Simone wasn't worried.

There was a time when this kind of thing might have prompted alarm, but even then she would have been more likely to shove a camera in its face and demand an interview than to run in the opposite direction, screeching at the tops of her lungs and flailing her arms wildly. She had been called many things in the past - some of them might have even been true - but no-one had ever accused her of being a coward.

See, it used to be that tall, dark and handsome meant an evening of charming smirks and expensive wine, and apparently now it just meant too-many blades under naked light bulbs and blank canvases where faces should be - and she'd be a pretty damned useless journalist if she couldn't adapt to that kind of inevitable change, wouldn't she. She stamped down on the flicker of uncertainty, clung to the logical rationality she was so well-known for, and acknowledged the facts: without a leather apron in sight, this was clearly just a combination of too-little sleep and too-much glug-glug, topped off with a healthy dose of those hysterics womenfolk were so prone to indulging in when they were left unsupervised.

After all, what were the chances of walking into two murderous ghosts in the same lifetime? She didn't have the statistics on hand, but if Simone was to take an educated guess on the matter, she'd have to claim somewhere in the general vicinity of pretty fucking unlikely.

The blonde snorted at that, shuffling away as her train of thought went chug-chugging off towards a glorious land of fractions and distractions and pie charts with brightly coloured lines. She stumbled, tripping over nothing, bouncing off her hip and ending in a giggling sprawl beneath the window. The curtains fluttered far above, and when she flopped onto her back, Simone found her feet tangled up in the legs of the small table.

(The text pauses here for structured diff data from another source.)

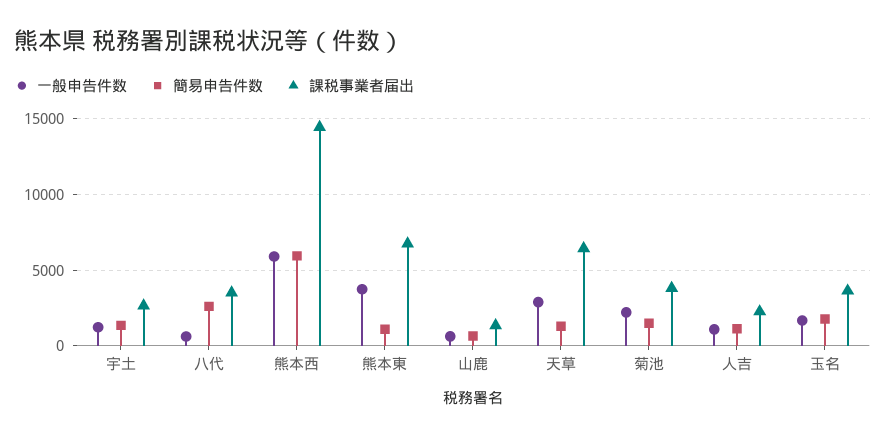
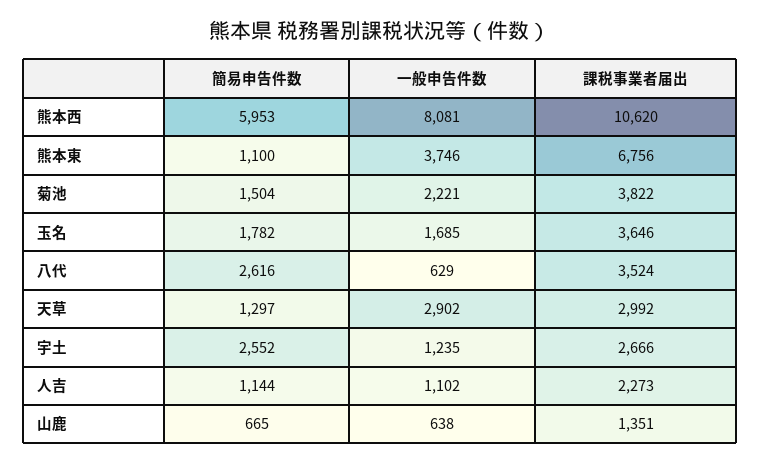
  {
    "一般申告件数": {
      "宇土": 1235,
      "八代": 629,
-     "熊本西": 6000,
+     "熊本西": 8081,
      "熊本東": 3746,
      "山鹿": 638,
      "天草": 2902,
      "菊池": 2221,
      "人吉": 1102,
      "玉名": 1685
    },
    "簡易申告件数": {
-     "宇土": 1500,
+     "宇土": 2552,
      "八代": 2616,
      "熊本西": 5953,
      "熊本東": 1100,
      "山鹿": 665,
      "天草": 1297,
      "菊池": 1504,
      "人吉": 1144,
      "玉名": 1782
    },
    "課税事業者届出": {
      "宇土": 2666,
      "八代": 3524,
-     "熊本西": 14500,
+     "熊本西": 10620,
      "熊本東": 6756,
      "山鹿": 1351,
-     "天草": 6500,
+     "天草": 2992,
      "菊池": 3822,
      "人吉": 2273,
      "玉名": 3646
    }
  }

Then the whole thing came crashing down.

Well, so to speak - it wasn't nearly as dramatic as crashing implied. The candleholder hit the wall with a thunk! and the candle snapped in two, while the wineglass dropped like a dead weight to shatter into a million-billion pieces, glittering in the rug like little drops of starlight. The bottle alone remained intact; it thudded and began rolling towards her, leaving a dark trail in its wake, and she watched its progress with no small amount of amusement.

Not for the first time, the absolute absurdity of her life hit her, and Simone began to giggle anew. Her foot throbbed and there was a tall figure stalking towards her - (a creature on a mission, not about to be dissuaded by tact or begging or reason) - and she could not, for the life of her, figure out why any of it even mattered anymore.

Look, guys! Over here! Pay attention to this stunning display of grace and- and - and gracefulness, from the fallen queen of prime time journalism!

It couldn't be real, Simone understood - everyone died eventually so that wasn't too hard to swallow, but the impractical weapon she was supposedly going to die by was a little bit much. And on top of that, to set the stage now? Here? With the radio blaring pop songs, the lights burning merrily away, and the skies outside devoid of even a rumble of thunder?

Please, this was the opposite of the dramatic ending she was destined for. No way was she about to settle.

Oh yes, despite what the rumours might claim, the great and mighty Simone fucking Taylor - former darling of the BBC, current professional lush - did still have enough wits left to know the difference between impending death and drunken delusion. In fact, going by past experience, any moment now she was going to wake up with her head a-poundin' and her stomach a-heavin', and she wouldn't even remember what was making her heart go pitter-patter so fast by the time she reached the toilet.

There was absolutely nothing to worry about.

...And if this was really happening - which it couldn't be - it would have gone a hell of a lot differently. The door would have exploded as that jackass pranced in, saving the damsel in distress with all the snarky charm he thought he possessed - because god forbid he not be the hero of the story, wasn't that right? Simone could handle it, though, because the least he could do after all the emotional and intellectual trauma his Little Stunt had caused was bother to show up and get in the way.

And then - then! because she'd had this all worked out for a while now - he could just sit in that damn chair in the corner, stewing in his immature assholery until she was sober enough to remember what she wanted to say. There were many things rattling around that pretty blonde head of hers, and there weren't enough murderous jerks in her entire subconscious to deny her that satisfaction, let alone currently in the room.

They had told her the cat burglar was probably dead by now, but she'd never bought it for a second - what kind of ending would that be? Pah! The fools.

Even with her head full of cobwebs and her mouth stuffed with cotton wool, Simone still knew How Things Worked more than They did. She got the importance of a dramatic ending, and she knew that hers wasn't coming in a trashy apartment at the hands of a faceless stick figure. She snorted, shaking her head to dismiss the lingering concerns, and groped for her fallen ally - but the bottle was just out of reach, and all she could manage to do was skitter her fingertips uselessly over the smooth neck.

Yeah, it would just shock them to find out how much she still knew, even now.

So it was funny, considering how sure she was - it was almost laugh-out-loud hilarious just how real the blade felt when it finally came swinging down.